當我產生了上面提到過的那種想法時,很自然地我就會想到瓦爾德馬。我對這個人的穩重哲學了如指掌,因此不用擔心他會有什麽顧慮;而且他在美國沒有可能會幹擾他的親屬。我對他坦率地談到這個問題;使我驚喜的是,我好像大大地激起了他的興趣。我說我感到驚奇,是因為雖然以往他一直慷慨地答應將他的身子交給我做實驗,可他對我所進行的工作卻從未給予過任何同情的象征。他患的病是那種有可能準確計算出其死亡日期的病;於是在我們之間作出了這樣的安排:他將在他的醫生宣布他那種病情之前約二十四小時被送到我這兒來。

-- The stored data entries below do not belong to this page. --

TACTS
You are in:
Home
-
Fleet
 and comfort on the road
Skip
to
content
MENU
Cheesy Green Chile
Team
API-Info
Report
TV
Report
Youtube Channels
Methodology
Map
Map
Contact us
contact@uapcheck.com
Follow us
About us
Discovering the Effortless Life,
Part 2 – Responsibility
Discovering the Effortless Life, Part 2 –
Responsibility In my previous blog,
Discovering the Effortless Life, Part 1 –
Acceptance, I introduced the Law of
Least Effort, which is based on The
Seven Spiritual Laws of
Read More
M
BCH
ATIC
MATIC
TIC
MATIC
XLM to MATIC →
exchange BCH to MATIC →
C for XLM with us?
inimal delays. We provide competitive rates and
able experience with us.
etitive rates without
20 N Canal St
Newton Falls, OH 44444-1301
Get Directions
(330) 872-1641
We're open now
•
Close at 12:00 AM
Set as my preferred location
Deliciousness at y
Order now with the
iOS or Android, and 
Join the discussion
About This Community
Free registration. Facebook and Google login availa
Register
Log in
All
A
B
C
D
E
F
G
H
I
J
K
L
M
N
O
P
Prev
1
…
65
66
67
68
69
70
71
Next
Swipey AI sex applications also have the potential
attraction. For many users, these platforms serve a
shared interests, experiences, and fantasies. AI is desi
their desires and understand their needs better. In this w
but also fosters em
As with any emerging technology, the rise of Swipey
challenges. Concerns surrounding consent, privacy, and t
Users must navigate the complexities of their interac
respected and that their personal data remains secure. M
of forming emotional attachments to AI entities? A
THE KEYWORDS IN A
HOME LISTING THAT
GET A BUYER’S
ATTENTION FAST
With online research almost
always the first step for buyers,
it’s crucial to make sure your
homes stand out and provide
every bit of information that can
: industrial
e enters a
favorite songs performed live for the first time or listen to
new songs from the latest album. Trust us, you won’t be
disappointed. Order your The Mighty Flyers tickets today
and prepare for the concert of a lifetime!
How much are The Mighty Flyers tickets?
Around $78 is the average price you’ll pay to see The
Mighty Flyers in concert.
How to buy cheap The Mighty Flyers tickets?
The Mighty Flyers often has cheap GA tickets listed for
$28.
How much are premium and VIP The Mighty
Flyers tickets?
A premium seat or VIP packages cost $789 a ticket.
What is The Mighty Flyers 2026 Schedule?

自從我收到瓦爾德馬親自寫來的下面這張附加的便條以來,到現在已有七個多月了:

我親愛的P——,

你現在也可以來了。D——和F——都一致認為我不能

堅持到明晚午夜以後;我認為他們對時間估計得八九不離十。

——瓦爾德馬

這張條子被寫好之後半小時,我就收到了它,而在收到它之後一刻鐘之內,我便又到了這個垂死的人的臥室。我有十天沒見到他了,我為他在這短短的幾天時間之內所起的可怕的變化而感到驚駭。他的臉呈鉛灰色,眼睛完全失去光彩,消瘦得簡直連皮膚都讓顴骨頂穿了。他的唾液過多。脈搏幾乎感覺不到。然而,他在精神力量和某種程度的體力這兩方面都還保有非常好的勢態。他講話清楚——不用堅持服一些緩解藥物——而且,當我走進房間時,他還正在用鉛筆在一個筆記本上作紀錄。他用枕頭支撐著靠躺在床上。D——和F——兩位醫生伴隨著他。